London concert life is slowly reopening to limited audiences, and it was a particular pleasure to learn that one of my favourite London venues was again welcoming live musicians. Like its neighbour the Arcola Theatre, Café Oto (‘sound’ or ‘noise’ in Japanese) is, to say the least, a raw space. A former warehouse with a bar in one corner and an interesting selection of books, vinyl, and cassettes in another, the performance space has a cloth backdrop and an odd hump in the middle of the floor. On 30 June 2021, there were only about 40 of us in the space — socially distanced, seated at tables — when in normal times the venue can accommodate well over 100 packed close together. Draught beer is served in 2/3 pint glasses, because why not.
For over 20 years, Café Oto, founded by the British-Japanese couple Hamish Dunbar and Keiko Yamamoto, has been an essential home for experimental contemporary music of all genres. Established names tend to bring their passion projects to Oto: on 23 June 2021, I had the privilege of being in the small audience for the vocalist and movement artist Elaine Mitchener’s spellbinding programme, which ranged from Fluxus text pieces to physical performance. While there is no such thing as a typical Oto programme, diversity has always been their watchword, and the event on 30 June showcased four women from a wide range of creative backgrounds. Amplified voices were the only common thread.
Amy Cutler, a geographer, musician, and filmmaker affiliated with Goldsmiths College, London University recently gave a talk on Nature’s Karaoke which included a Zoom species singalong. It appears that in the UK, current Covid regulations permit group singing in football stadia but not elsewhere, so there was no audience participation in the Oto event. Cutler coupled kaleidoscopic projections that occasionally came into sharper focus — a white horse and the silhouette of a woman came and went — with a continuous and very reverb-heavy soundscape. Sitting at a desk, she added to the sound with vocalisations. Echo effects blurred meaning, and towards the end, the volume and bass pumped up and we heard distorted samples of half-remembered songs. This dreamlike experimental film created memorable images and sounds; I’d like to see more of Cutler’s work.
The Canadian composer Cassandra Miller is well-known to London new music audiences as a composer, but this was a rare opportunity to hear her as a performer.

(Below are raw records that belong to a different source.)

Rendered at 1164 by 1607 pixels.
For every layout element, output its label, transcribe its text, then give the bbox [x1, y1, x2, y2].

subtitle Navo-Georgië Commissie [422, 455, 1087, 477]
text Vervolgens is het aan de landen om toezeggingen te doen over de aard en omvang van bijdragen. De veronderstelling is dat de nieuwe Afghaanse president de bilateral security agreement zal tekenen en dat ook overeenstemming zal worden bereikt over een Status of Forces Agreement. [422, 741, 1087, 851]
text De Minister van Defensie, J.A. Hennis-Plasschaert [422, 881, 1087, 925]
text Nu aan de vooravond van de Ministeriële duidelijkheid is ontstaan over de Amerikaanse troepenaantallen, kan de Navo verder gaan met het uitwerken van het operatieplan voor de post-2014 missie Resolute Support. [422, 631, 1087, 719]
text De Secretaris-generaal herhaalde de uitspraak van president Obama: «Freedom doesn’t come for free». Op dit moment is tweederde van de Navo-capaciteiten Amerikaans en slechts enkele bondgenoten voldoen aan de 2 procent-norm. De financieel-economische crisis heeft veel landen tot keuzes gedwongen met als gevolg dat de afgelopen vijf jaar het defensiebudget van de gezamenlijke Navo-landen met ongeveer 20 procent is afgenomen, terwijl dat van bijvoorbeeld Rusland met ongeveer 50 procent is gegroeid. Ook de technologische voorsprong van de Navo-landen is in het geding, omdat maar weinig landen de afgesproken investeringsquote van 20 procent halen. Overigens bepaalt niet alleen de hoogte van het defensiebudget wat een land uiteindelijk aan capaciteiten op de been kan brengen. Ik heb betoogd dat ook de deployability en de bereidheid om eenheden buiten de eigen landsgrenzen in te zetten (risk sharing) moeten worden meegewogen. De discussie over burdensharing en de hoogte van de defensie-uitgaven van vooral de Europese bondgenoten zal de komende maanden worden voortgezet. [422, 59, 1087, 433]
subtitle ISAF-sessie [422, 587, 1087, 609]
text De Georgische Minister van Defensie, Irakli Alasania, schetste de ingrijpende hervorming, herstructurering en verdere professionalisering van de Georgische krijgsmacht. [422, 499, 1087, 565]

In her introduction, Miller suggested she was a frustrated performer who has recently started incorporating singing into her writing process. Her work is often inspired by recordings, and this improvisation was rooted in a violin work recorded by a Greek performer from the Albanian border. The themes of exile and isolation in the original were heightened in Miller’s multitracked vocal performance, as if she were creating harmonics from her own source. She added a harmonica to the range of sounds, more as an enhanced breath than anything else. Her haunting performance — singing a deracinated folklike song with herself — resonated strongly with the current times, when many of us have gotten used to our own company a little too much.

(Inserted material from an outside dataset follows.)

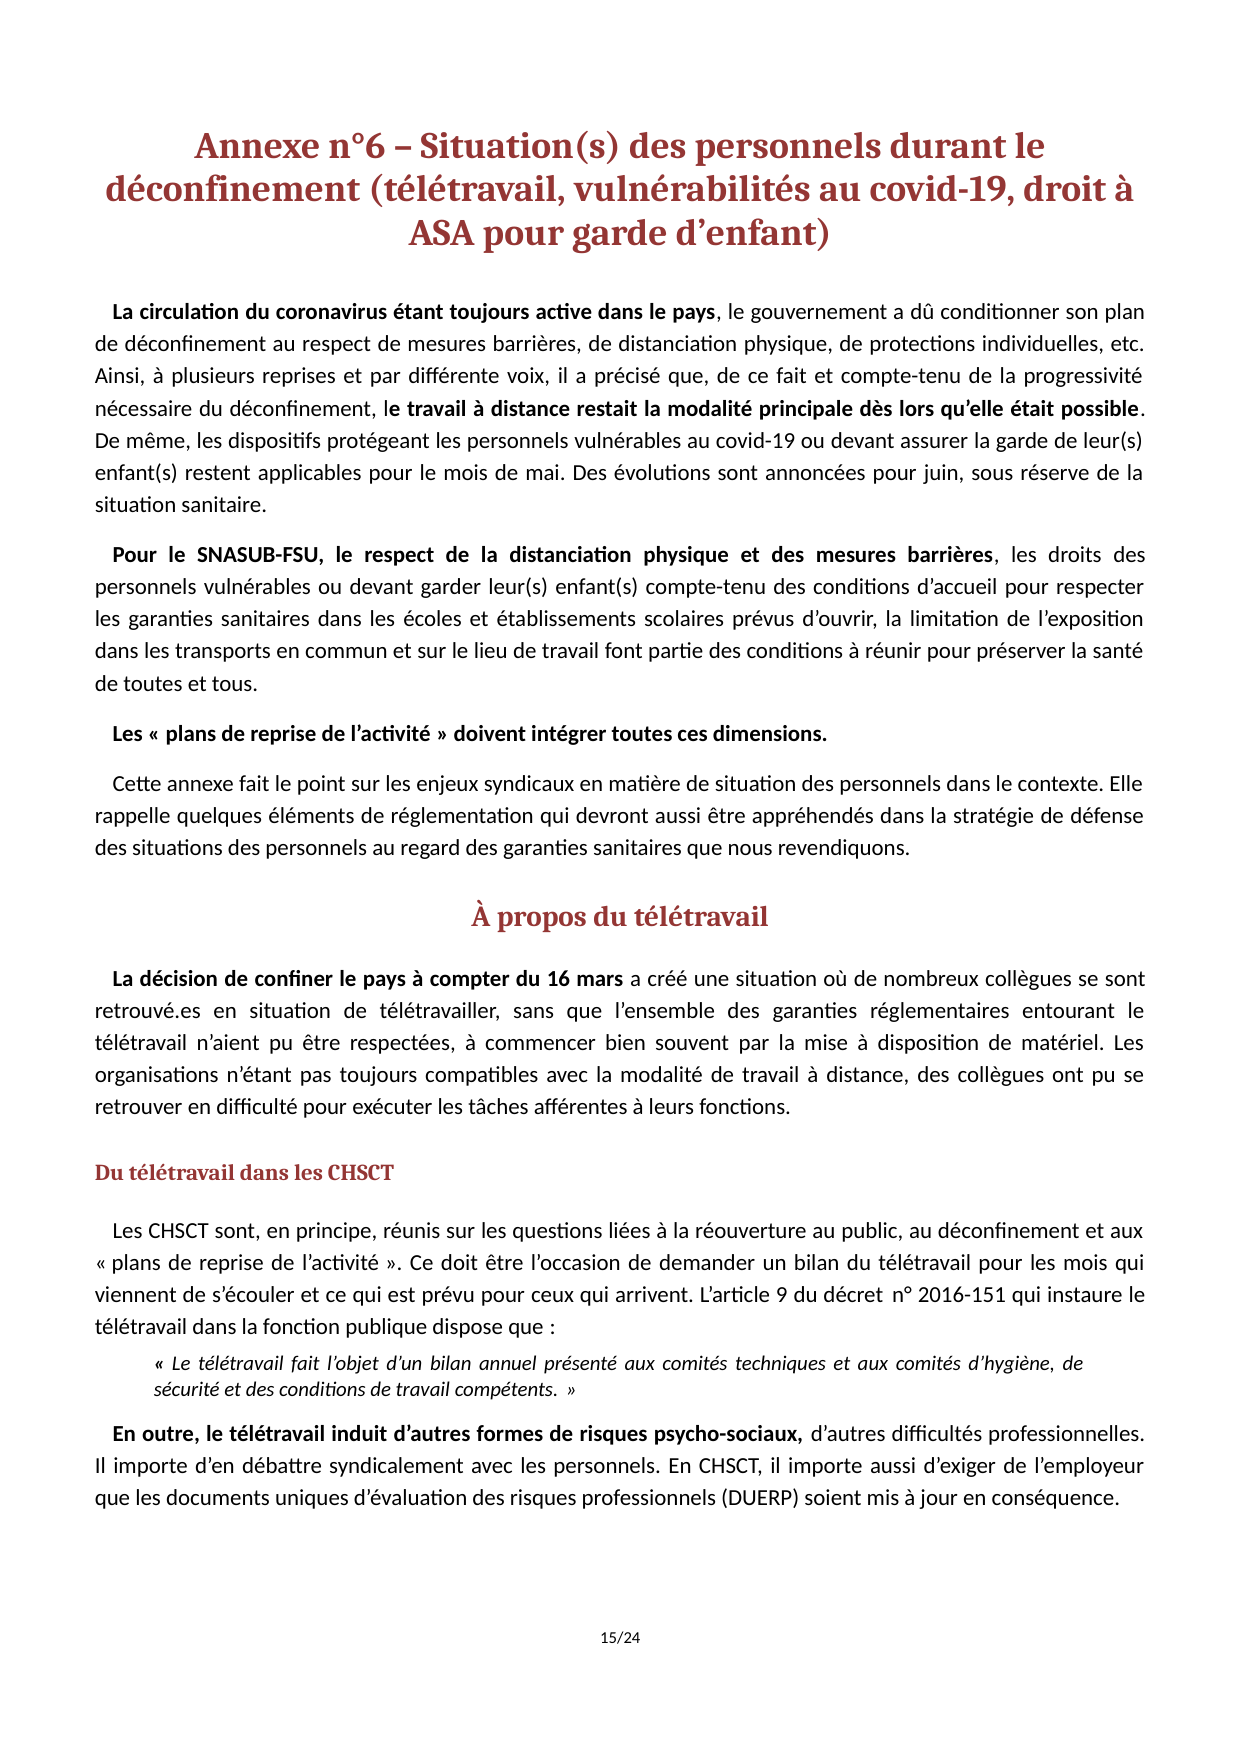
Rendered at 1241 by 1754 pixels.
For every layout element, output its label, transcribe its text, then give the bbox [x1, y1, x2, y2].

The final set was a collaboration between the dramatic soprano, composer and improvising vocalist Alya Al-Sultani and the award-winning turntablist and composer Mariam Rezaei, both experienced performers though they had never previously worked together. They were more extroverted performers than Cutler or Miller, and their improvisation provided a welcome injection of rhythmic dynamism, contrasting with the continuous flow of the other sets. Erotic playfulness, the mating of the human voice and the machine, was their apparent theme, moving in and out of recognisable texts (I want you/female/this is how it is). Al-Sultani unleashed considerable vocal power, and her virtuoso vocalising engaged playfully with the turntables. Rezaei brought rhythmic quirkiness, sudden drops into a lower register, and a cartoonish wit to their 25-minute performance. The explicit emotional intensity, expressed confidently by the two women, was both empowering and a telling foil to the inward emotional power of Miller’s set and the enigmatic dreamscape of Cutler.
Everyone said how lovely it was to hear live music again, sharing the space with real people. Café Oto combines a laid-back atmosphere with a DIY aesthetic (staff moved wooden panels to block out the light from the windows before Cutler’s set) and a remarkably attentive audience. As for all cultural venues in the UK, times have been extremely tough recently for the venue, and ‘Support Café Oto’ posters are plastered outside. No other London venue does so much for experimental music, and their audience need to carry on buying tickets, downloads, and 2/3 of a pint of beer.